Naquele conclave, arquétipos de figuras de poder contemporâneas se digladiam em torno de um posto cujo titular, nos últimos 12 anos, condenou guerras e o avanço do extremismo. Foi derrotado em todos os embates, mas não deixou de denunciar a dança à beira do abismo em que a humanidade se meteu.
O risco, a partir de agora, é ouvir do Santo Padre que o que acontece em Gaza morre em Gaza e tudo certo. E que os algoritmos que embaralham os mandamentos são anjos condutores do Paraíso.

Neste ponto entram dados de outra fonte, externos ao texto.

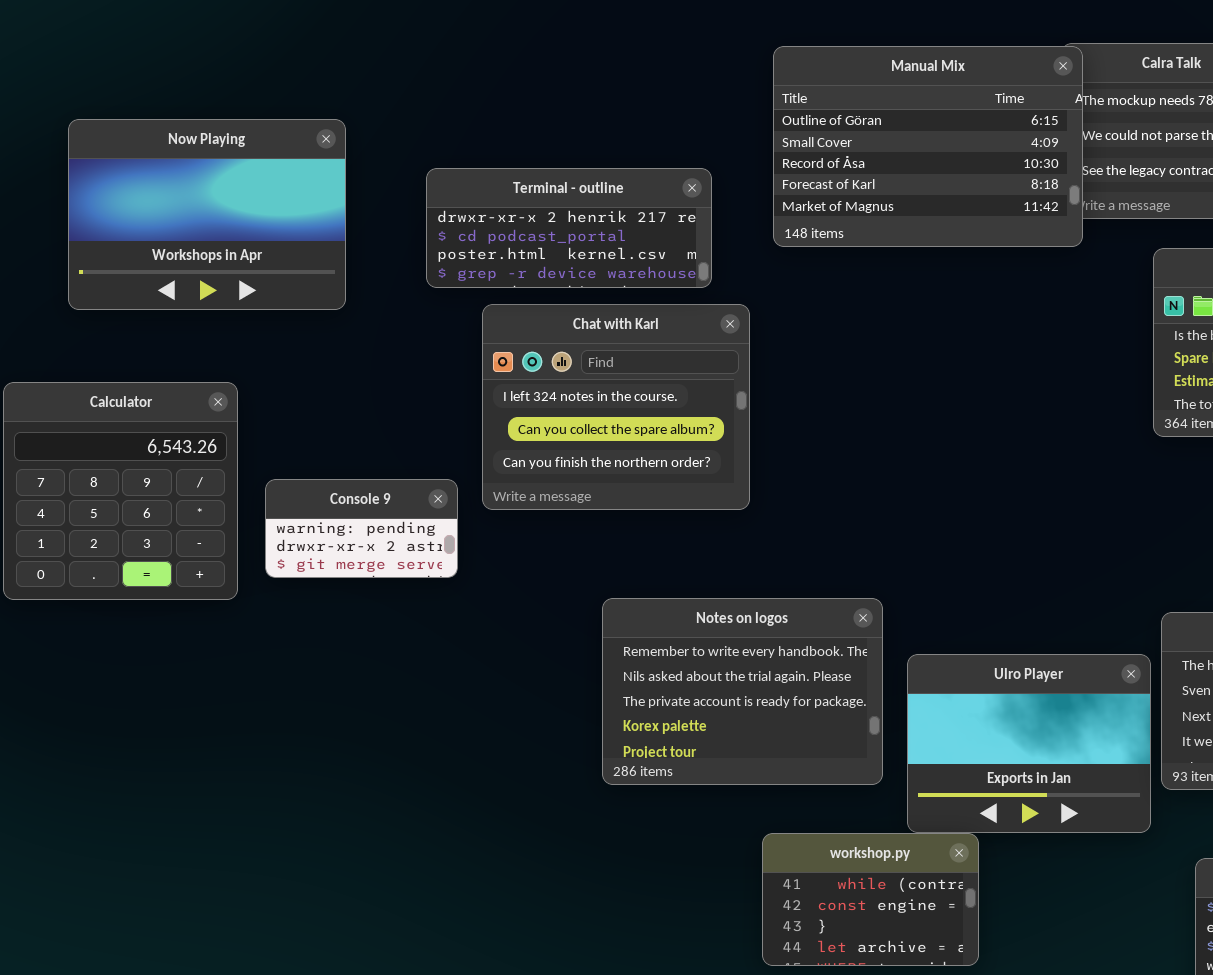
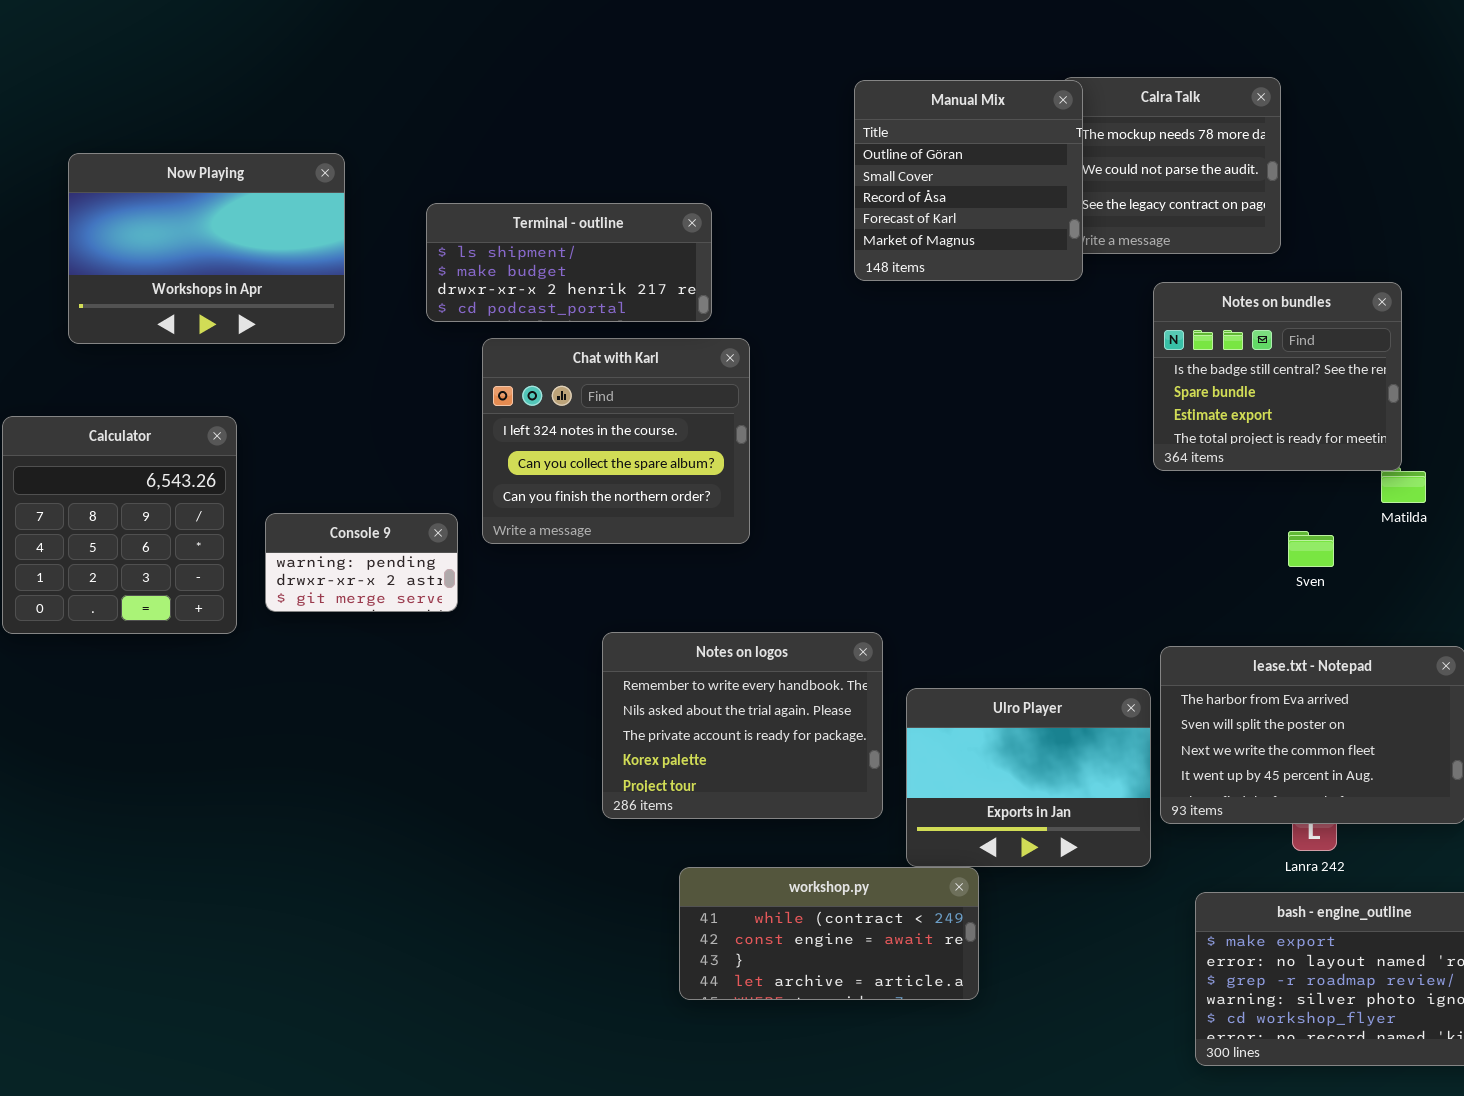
Manual Mix: [773,46,1083,247] -> [854,80,1083,281], resized
Terminal - outline: [426,168,712,288] -> [426,203,712,322], scrolled up 2 rows
workshop.py: [762,833,979,966] -> [679,867,979,1000], resized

Nas fraturas daquele encontro, ganha força quem desponta com uma cartilha do passado para enfrentar os conflitos do presente e do futuro. O argumento, incorporado pelo cardeal italiano Goffredo Tedesco, é que a Igreja se perdeu à medida que se afastou da linguagem e dos pontos de origem. Todos falavam a mesma língua, afinal, quando o telefone não existia e o latim era a linguagem de aplicação compulsória e universal.
Hoje, defende o candidato, há fragmentos e cisão em tudo, a começar pelos cantos das mesas dos cardeais onde o cardápio são as afinidades eletivas e geográficas de cada continente. Um sintoma, segundo ele, de uma Igreja que se abriu demais, dialogou demais, relativizou demais, dividiu e se dividiu demais.
Dito com um sorriso no rosto pelo mais carismático dos personagens, o convite ao passado chega a ser irresistível. Foi assim que líderes populistas prometerem o resgate de valores avariados com a fórmula do atraso. Tedesco também quer fazer a Igreja (Católica Apostólica Romana) grande novamente. Seria o cavalo de aposta de uma Casa Branca hoje (muito) interessada na escolha do próximo papa.
Ao menos no filme, ganha os eleitores não quem promete mais violência contra as violências em curso. Mas quem é minimamente capaz de desativar o discurso autoritário mostrando o básico: não se apaga um incêndio com mais pólvora.
Bergoglio escolheu o nome de seu papado em homenagem aos pobres. Na oração mais famosa do santo que o inspirou está um pedido: que é preciso levar a fé onde reinar a dúvida.
Francisco apareceu em público poucas vezes desde que retornou ao Vaticano após 38 dias de internação.
Ele estava em seu quarto durante os serviços solenes da Sexta-Feira Santa, mas apareceu na varanda e andou de papamóvel no domingo de Páscoa.
No caminho da basílica, encontrou-se em um hotel com o vice-presidente dos Estados Unidos, J.D. Vance, um dos mais radicais integrantes do governo Trump.
Ele passava a Páscoa em Roma com sua família. Não deve retornar tão cedo.